Some girls eat carrots, cucumbers, and maybe an apple for lunch -- god forbid they eat a cookie. They enumerate every calorie they intake and would never dare pass the limit. But a mindset such as this concerns me; this fixation on being "fit" bleeds into unhealthiness. This pressure burdens various females, but this is especially the case with female long-distance runners.

The University of Oregon has a well-known track team. However, it was reported that six female athletes quit the team because they feared not being able to reach/maintain the body fat percentage to appease their coach's standard. However, this pressure hid "under a veil of science," according to Jane Coastan, a New York Times writer. The team used a scan called the DEXA, which measures bone density along with fat percentages. The girls that left cited how the coaches constructed an atmosphere where they bullied their runners into believing that the only way to succeed was to have a low DEXA scan, and you were looked down upon if your DEXA scan increased. So the girls lived in fear of being ridiculed. The coaches said how they used the DEXA metric along with other stats because competitive running is all about statistics, and they justified their mistreatment of the girls by the fact that they wanted them to succeed. Even if that was true, running isn't about coaching robots; it's about developing humans' physical and mental capacity. This fear of being "fat" was exacerbated by girls' need to meet unrealistic societal standards regarding health.

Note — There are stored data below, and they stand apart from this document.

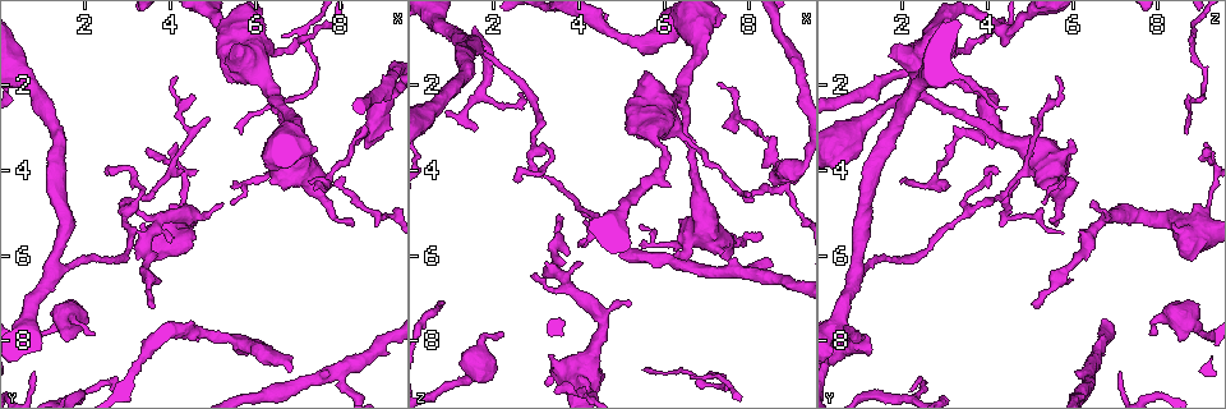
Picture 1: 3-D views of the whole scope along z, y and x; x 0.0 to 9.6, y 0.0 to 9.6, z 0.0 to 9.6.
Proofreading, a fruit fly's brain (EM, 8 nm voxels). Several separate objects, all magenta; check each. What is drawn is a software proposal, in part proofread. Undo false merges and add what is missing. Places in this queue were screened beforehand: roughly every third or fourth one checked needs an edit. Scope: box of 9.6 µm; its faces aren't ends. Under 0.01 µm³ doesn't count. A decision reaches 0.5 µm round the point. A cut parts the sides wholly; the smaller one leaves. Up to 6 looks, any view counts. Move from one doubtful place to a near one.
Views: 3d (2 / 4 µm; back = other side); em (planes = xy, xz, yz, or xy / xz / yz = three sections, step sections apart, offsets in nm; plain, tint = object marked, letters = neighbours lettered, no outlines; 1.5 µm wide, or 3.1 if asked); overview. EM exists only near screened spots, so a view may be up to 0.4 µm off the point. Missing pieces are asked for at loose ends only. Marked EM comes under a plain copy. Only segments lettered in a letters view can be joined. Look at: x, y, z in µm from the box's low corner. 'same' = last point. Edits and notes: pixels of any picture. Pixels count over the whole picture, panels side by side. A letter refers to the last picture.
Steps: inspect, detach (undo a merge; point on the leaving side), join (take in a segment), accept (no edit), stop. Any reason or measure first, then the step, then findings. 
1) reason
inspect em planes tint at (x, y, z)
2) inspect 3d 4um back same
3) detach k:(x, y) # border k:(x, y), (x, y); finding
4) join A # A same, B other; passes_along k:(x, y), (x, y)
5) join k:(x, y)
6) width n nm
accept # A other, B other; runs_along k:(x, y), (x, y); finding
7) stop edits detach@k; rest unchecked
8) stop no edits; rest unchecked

inspect 3d 2um back at (5.30, 4.75, 7.20)

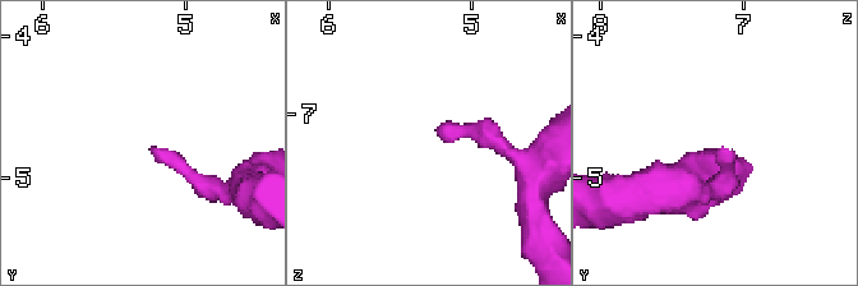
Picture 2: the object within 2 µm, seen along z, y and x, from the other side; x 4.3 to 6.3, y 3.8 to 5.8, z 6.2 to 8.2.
inspect em xy step 4 tint at (5.24, 4.78, 7.14)

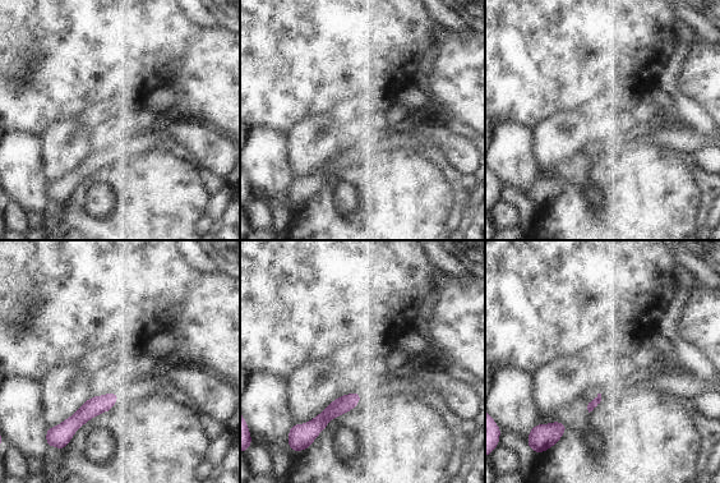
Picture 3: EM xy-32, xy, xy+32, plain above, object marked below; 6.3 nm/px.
inspect em planes letters same

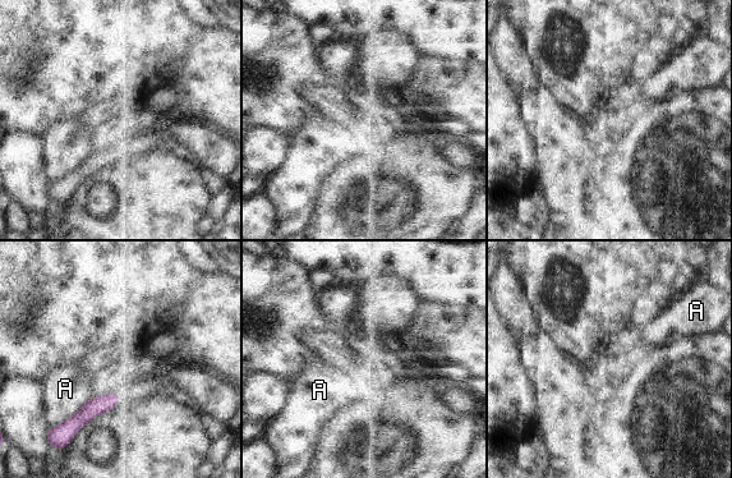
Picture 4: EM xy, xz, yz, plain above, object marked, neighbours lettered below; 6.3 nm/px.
width 120 nm; longest_contact A 340 nm
accept # A other; none of them fits

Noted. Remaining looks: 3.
thick end
inspect em xy step 4 letters at (3.40, 5.25, 8.35)

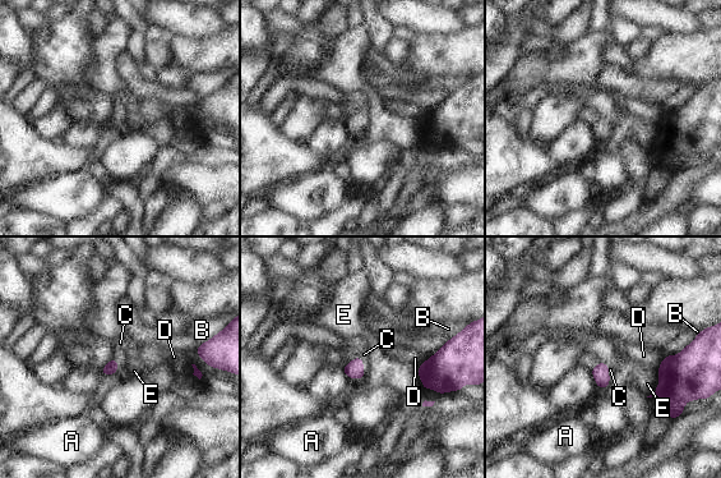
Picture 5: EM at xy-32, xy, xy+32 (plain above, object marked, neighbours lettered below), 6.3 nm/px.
inspect em planes letters same

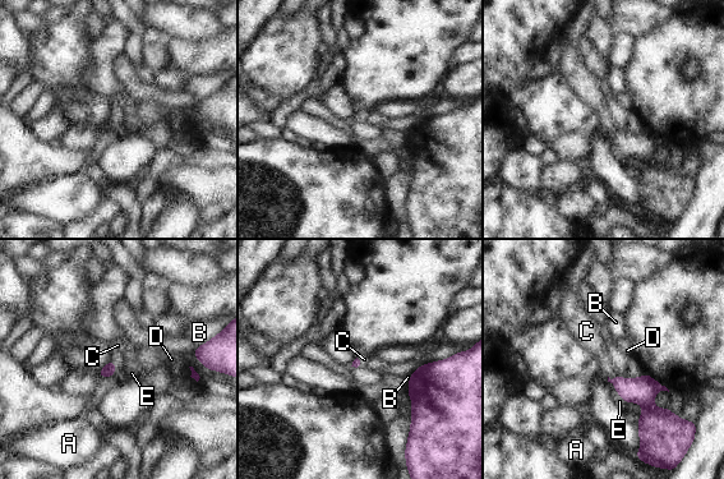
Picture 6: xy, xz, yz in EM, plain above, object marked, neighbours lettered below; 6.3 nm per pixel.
join 6:(118, 345) # A other, B other, C same, D other, E other; passes_along 6:(109, 369), (114, 365), (118, 345); the neuron continues

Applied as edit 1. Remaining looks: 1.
stop edits join@6; rest unchecked

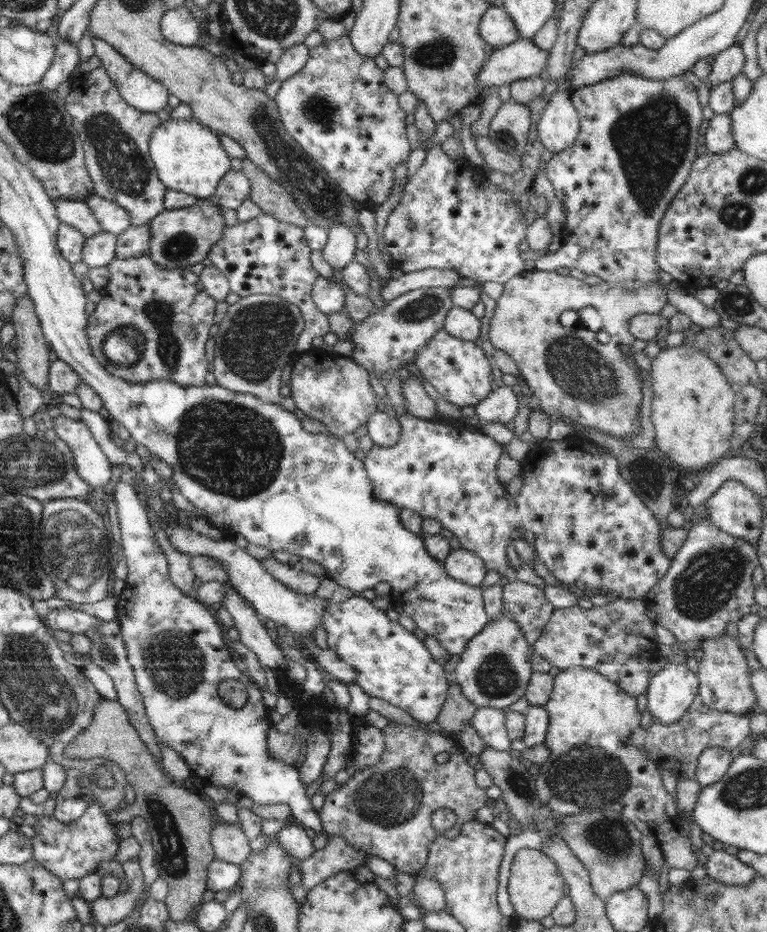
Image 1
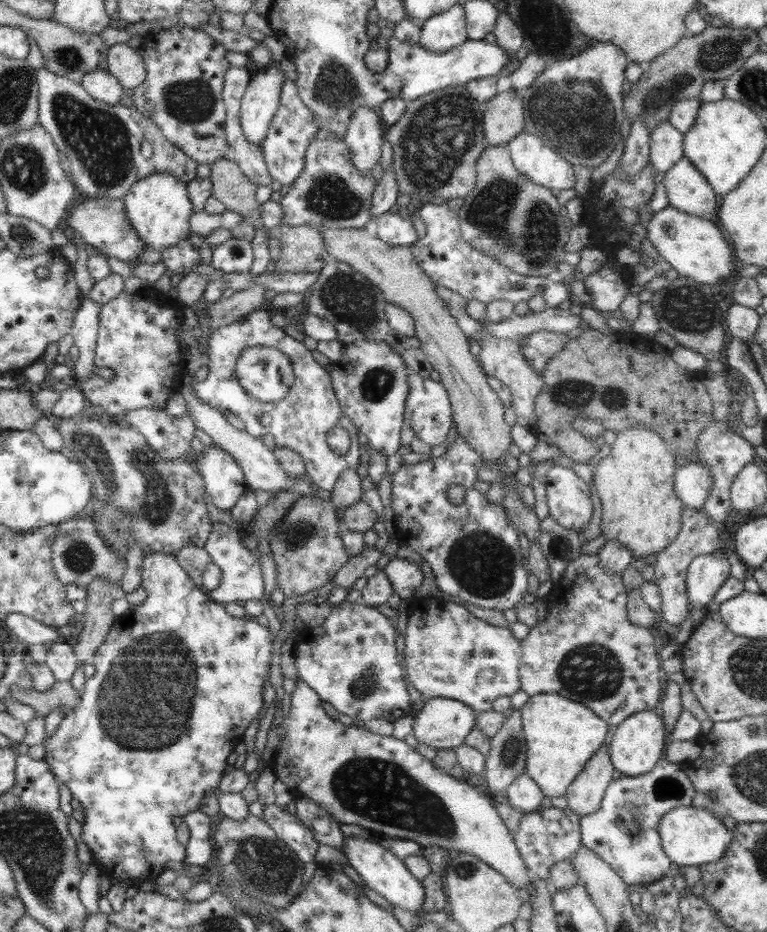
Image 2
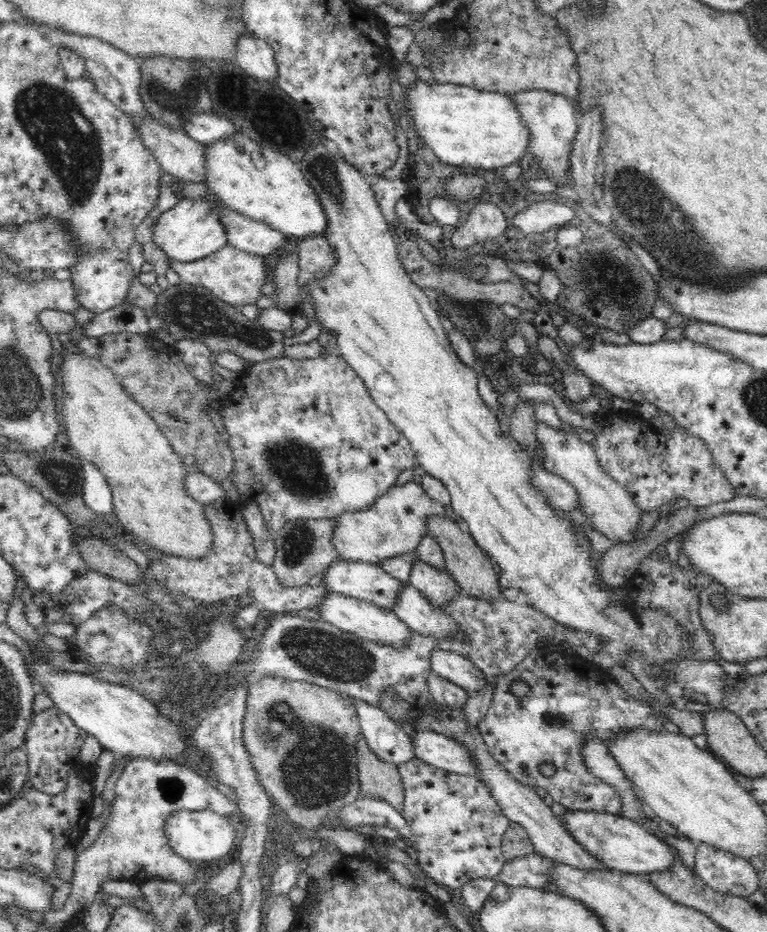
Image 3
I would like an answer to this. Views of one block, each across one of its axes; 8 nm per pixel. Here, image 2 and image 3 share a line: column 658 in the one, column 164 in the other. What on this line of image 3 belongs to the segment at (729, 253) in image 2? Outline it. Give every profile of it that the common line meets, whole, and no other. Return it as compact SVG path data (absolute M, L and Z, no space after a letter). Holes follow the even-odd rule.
M212 192L210 193L210 196L208 196L208 198L202 198L202 200L190 200L189 198L181 199L180 201L178 201L178 204L175 204L172 208L165 210L159 216L159 218L157 218L156 220L150 220L150 226L152 229L152 241L151 242L156 243L156 245L158 245L158 247L160 247L160 249L162 249L164 253L166 253L166 257L168 257L169 261L178 261L178 262L194 262L196 260L201 260L201 259L204 259L206 256L211 256L213 253L216 253L218 250L225 248L228 245L228 238L227 238L224 225L220 222L219 212L215 210L215 208L217 207L218 201L222 203L221 200L219 200L219 198L215 196L215 194L212 194Z

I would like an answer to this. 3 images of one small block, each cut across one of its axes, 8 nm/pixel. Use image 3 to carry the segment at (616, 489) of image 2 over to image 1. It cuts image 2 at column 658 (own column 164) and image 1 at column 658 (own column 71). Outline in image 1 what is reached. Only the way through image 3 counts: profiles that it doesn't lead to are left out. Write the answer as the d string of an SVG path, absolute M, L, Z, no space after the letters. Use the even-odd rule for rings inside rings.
M690 345L666 347L652 359L651 382L655 446L687 470L702 472L720 461L734 434L736 394L718 363Z

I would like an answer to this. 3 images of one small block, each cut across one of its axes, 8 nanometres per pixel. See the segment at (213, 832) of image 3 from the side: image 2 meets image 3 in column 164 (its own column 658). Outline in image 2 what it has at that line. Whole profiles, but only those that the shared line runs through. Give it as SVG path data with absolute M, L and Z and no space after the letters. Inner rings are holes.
M680 805L666 812L660 819L658 832L663 851L669 856L674 867L701 866L718 860L730 846L731 831L707 808Z

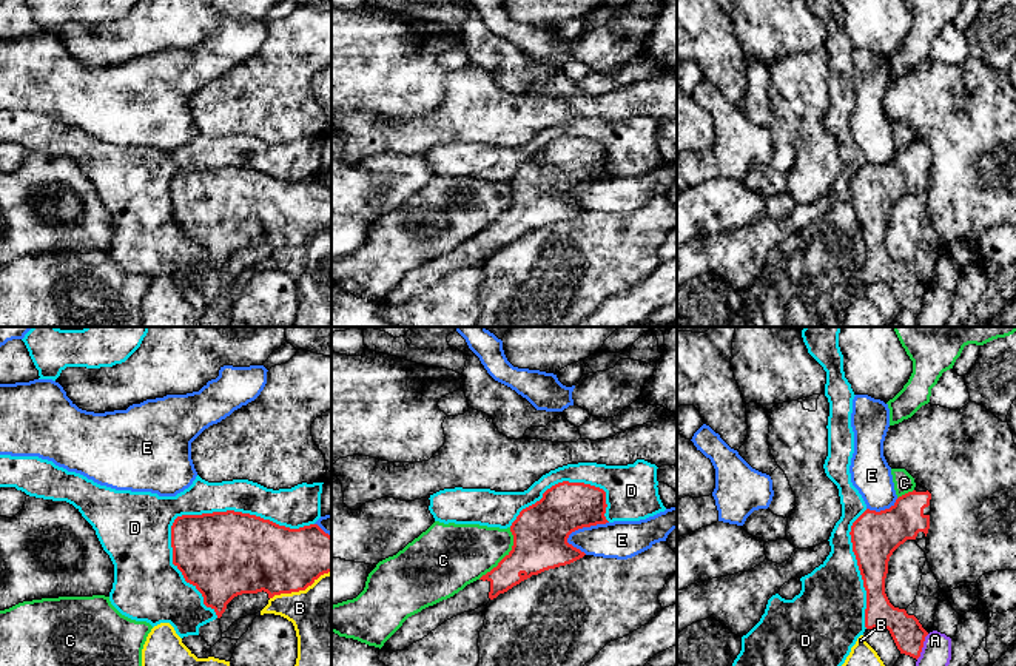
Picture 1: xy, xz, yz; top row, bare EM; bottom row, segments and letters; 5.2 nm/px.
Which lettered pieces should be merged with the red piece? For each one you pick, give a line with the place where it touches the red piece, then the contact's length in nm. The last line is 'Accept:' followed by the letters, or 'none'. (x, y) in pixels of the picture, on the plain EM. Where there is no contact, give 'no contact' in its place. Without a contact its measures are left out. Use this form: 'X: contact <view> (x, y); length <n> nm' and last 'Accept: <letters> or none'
Accept: none

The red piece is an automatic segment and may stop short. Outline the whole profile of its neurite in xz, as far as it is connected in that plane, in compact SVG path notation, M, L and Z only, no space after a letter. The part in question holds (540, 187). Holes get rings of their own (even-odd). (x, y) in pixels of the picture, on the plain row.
M569 136L552 140L512 177L512 205L496 222L453 251L409 271L382 302L404 305L444 276L486 261L532 230L583 213L586 208L567 193L578 183L609 177L606 162L606 146L600 142Z

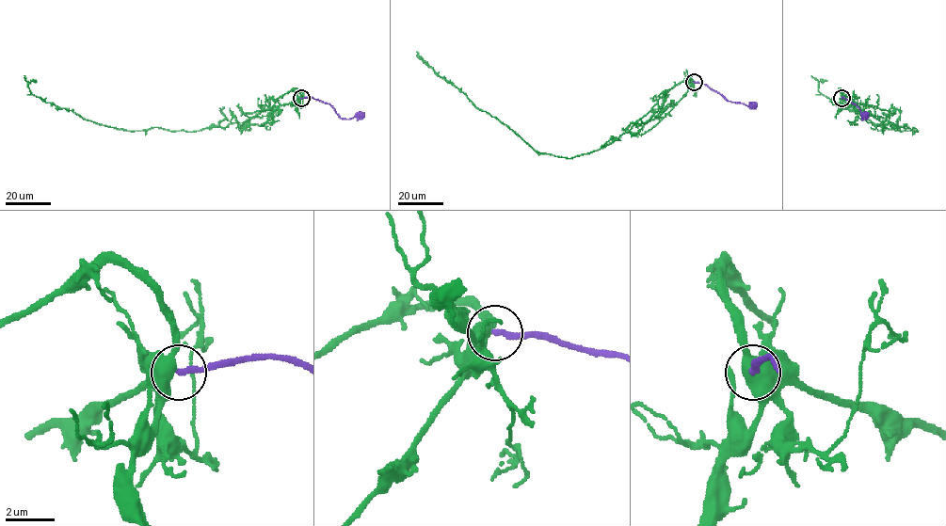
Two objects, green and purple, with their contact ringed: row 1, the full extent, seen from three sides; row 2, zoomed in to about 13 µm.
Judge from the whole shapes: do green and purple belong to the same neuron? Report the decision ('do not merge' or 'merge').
merge

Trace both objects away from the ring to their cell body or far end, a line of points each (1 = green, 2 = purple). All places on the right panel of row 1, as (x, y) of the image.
1: (841, 98), (840, 88), (855, 108), (885, 124), (918, 130), (888, 129), (844, 108), (822, 94), (811, 75)
2: (841, 98), (855, 103), (862, 119), (865, 115)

The American Council on Exercise says how runners should aim for DEXA showing 14-20%. However, when one female runner said her DEXA was 16%, a nutritionist from Oregon University "told her to lower it to 13%". Why would this nutritionist ignore that a healthy body needs proper fuel? It should not be the goal to be the skinniest on the team. Yes, runners with lower body weight and less fat percentage generally perform better but depleting fuel through healthy food sources is absurd and inhumane.

Jane Coastan wrote to Meghann Featherstone, a dietitian who works with endurance athletes, asking if "low body fat percentages would ever be appropriate for women in endurance sports." She sent an email back, writing "NO," in all caps. She explained how low body fat percentages could lead to amenorrhea and very late menstrual periods. One athlete whose DEXA was 16% reported how she hadn't had her period in over a year. Feathsun says how, "if runners are creating an energy deficit, leading to low energy availability, their performance will suffer." Furthermore, other health defects may ensue from this calorie deficit, such as relative energy deficiency in sport (REDS), defined as a result of "insufficient caloric intake and excess energy expenditure," according to Runner's World. REDS is known to affect bone health, decrease immunity, decrease protein synthesis, and cardiovascular health -- these are all components of a stair runner.

Athletes deserve coaches who want what's best for the whole athlete, and this issue needed to be surfaced. However, this pressure is a microcosm of the burden female teenagers may feel when the world is constantly telling them to be fit.